Все еще свернувшись в позу эмбриона, я просыпаюсь от того, что надо мной склонился незнакомый мужчина. Вздрогнув, я отшатываюсь, но что-то в его улыбке — в разрезе темных глаз, в оттенке янтарной кожи — кажется мне знакомым.
— Добрый вечер, звездочка, — промурлыкал он. — Надеюсь, ты хорошо спала?
Когда он протягивает большую руку, чтобы помочь мне подняться,
— Кто… кто вы?
— Лучше спросить, — он наклоняет голову, его кошачьи глаза все еще изучают мое лицо, — кто ты?
Вздохнув, я перевернулась на спину и уставилась в потолок в знак покорности. Или, по крайней мере, мне кажется, что я смотрю в потолок. Слишком темно, чтобы различить что-то, кроме силуэта мужчины. В коридоре за его спиной кто-то зажег канделябр, и золотистый свет рассеивается на его темных волосах и широких плечах. На его лицо падает тень.
За окном все еще грохочет жалкий гром.
Я больше никогда не увижу солнца.
Разочарование накатывает резко и внезапно от осознания несправедливости всей этой ситуации.
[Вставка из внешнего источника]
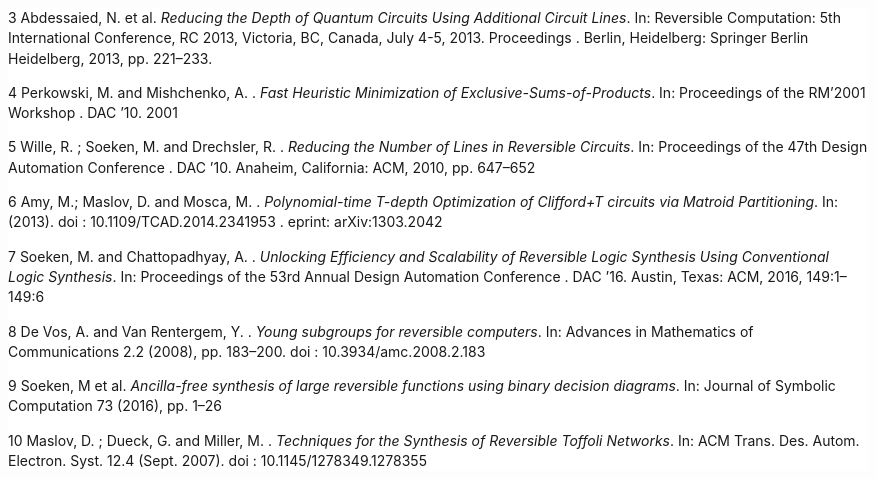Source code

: <a name="myfootnote3">3  </a> Abdessaied, N. et al. *Reducing the Depth of Quantum Circuits Using Additional Circuit Lines*. In:
Reversible
Computation:  5th  International  Conference,  RC  2013,  Victoria,  BC,  Canada,  July  4-5,  2013.  Proceedings
.  Berlin,
Heidelberg: Springer Berlin Heidelberg, 2013, pp. 221–233.

<a name="myfootnote4">4  </a> Perkowski, M. and Mishchenko, A. . *Fast Heuristic Minimization of Exclusive-Sums-of-Products*. In:
Proceedings of the
RM’2001 Workshop
. DAC ’10. 2001

<a name="myfootnote5">5 </a>    Wille, R. ; Soeken, M. and Drechsler, R. . *Reducing the Number of Lines in Reversible Circuits*. In:
Proceedings of the 47th Design Automation Conference
. DAC ’10. Anaheim, California: ACM, 2010, pp. 647–652


<a name="myfootnote6">6 </a>  Amy, M.; Maslov, D. and Mosca, M. . *Polynomial-time T-depth Optimization of Clifford+T circuits via
Matroid Partitioning*. In: (2013).
doi
:
10.1109/TCAD.2014.2341953
. eprint:
arXiv:1303.2042

<a name="myfootnote7">7 </a>  Soeken, M.  and Chattopadhyay,  A. . *Unlocking Efficiency and Scalability of Reversible Logic Synthesis Using Conventional Logic Synthesis*. In:
Proceedings  of  the  53rd  Annual  Design  Automation  Conference
. DAC ’16. Austin,
Texas: ACM, 2016, 149:1–149:6

<a name="myfootnote8">8 </a>De Vos, A. and Van Rentergem, Y. . *Young subgroups for reversible computers*. In:
Advances in Mathematics of
Communications
2.2 (2008), pp. 183–200.
doi
:
10.3934/amc.2008.2.183

<a name="myfootnote9">9 </a> Soeken, M et al. *Ancilla-free synthesis of large reversible functions using binary decision diagrams*. In:
Journal
of Symbolic Computation
73 (2016), pp. 1–26

<a name="myfootnote10">10 </a> Maslov, D. ; Dueck, G. and Miller, M. . *Techniques for the Synthesis of Reversible Toffoli Networks*. In:
ACM
Trans. Des. Autom. Electron. Syst.
12.4 (Sept. 2007).
doi
:
10.1145/1278349.1278355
Безнадежность. По крайней мере, на этот раз ложь дается мне легче.
— Меня зовут Козетта Монвуазен, но, полагаю, вы это уже знаете.
Он насмехается.
— Ну что вы, мадемуазель. Нам предстоит стать большими друзьями, нам двоим. Вы, конечно, можете назвать свое настоящее имя?
— Козетта Монвуазен — мое настоящее имя. — Когда он ничего не говорит, а только поднимает брови с неопределенно забавным выражением, я огрызаюсь: — Ну и что? Я сказала вам свое имя. Теперь этикет требует, чтобы вы сказали мне свое.
В ответ он смеется и обхватывает холодными пальцами мое запястье, поднимая меня в воздух, словно я ничего не вешу, словно я и есть ничто — не плоть и не кость, а эфир. Te voila. Я застываю от навязчивой мысли, от зловещих слов бесплотной женщины, и события сегодняшнего утра возвращаются ко мне в тошнотворной спешке. Призраки.
Они не были настоящими, быстро говорю я себе.
Идеальная расщелина отмечает подбородок мужчины, когда он опускает меня на ноги.
— Боже, Боже, а Одесса говорила, что вы милая.
— Вы знаете Одессу?
— Конечно, я знаю Одессу. Все знают Одессу, но, увы, я знаю ее больше, чем большинство. — На мой пустой взгляд он жестом показывает на свою стройную фигуру, склоняя голову в царственном поклоне. Из-под густых волос и густых ресниц он подмигивает мне. — Она моя близняшка, мадемуазель Монвуазен. Я — Дмитрий Петров. Вы, однако, должны называть меня Дима. Могу я называть вас Козеттой?
Близнецы.
— Нельзя.
— Ах… — Он сжимает грудь в насмешливой обиде. — Вы ранили меня, мадемуазель. — Когда он выпрямляется с драматическим вздохом, я слышу Одессу в интонации; я вижу ее в его походке. Хотя на нем гранатовый бархат вместо сливового атласа, хотя его глаза сверкают острым интересом, а ее устремлены куда-то вдаль, их царственные манеры остаются неизменными. В конце концов, они двоюродные братья короля, что делает их… герцогом и герцогиней? Неужели Вечные придерживаются той же социальной иерархии, что и люди?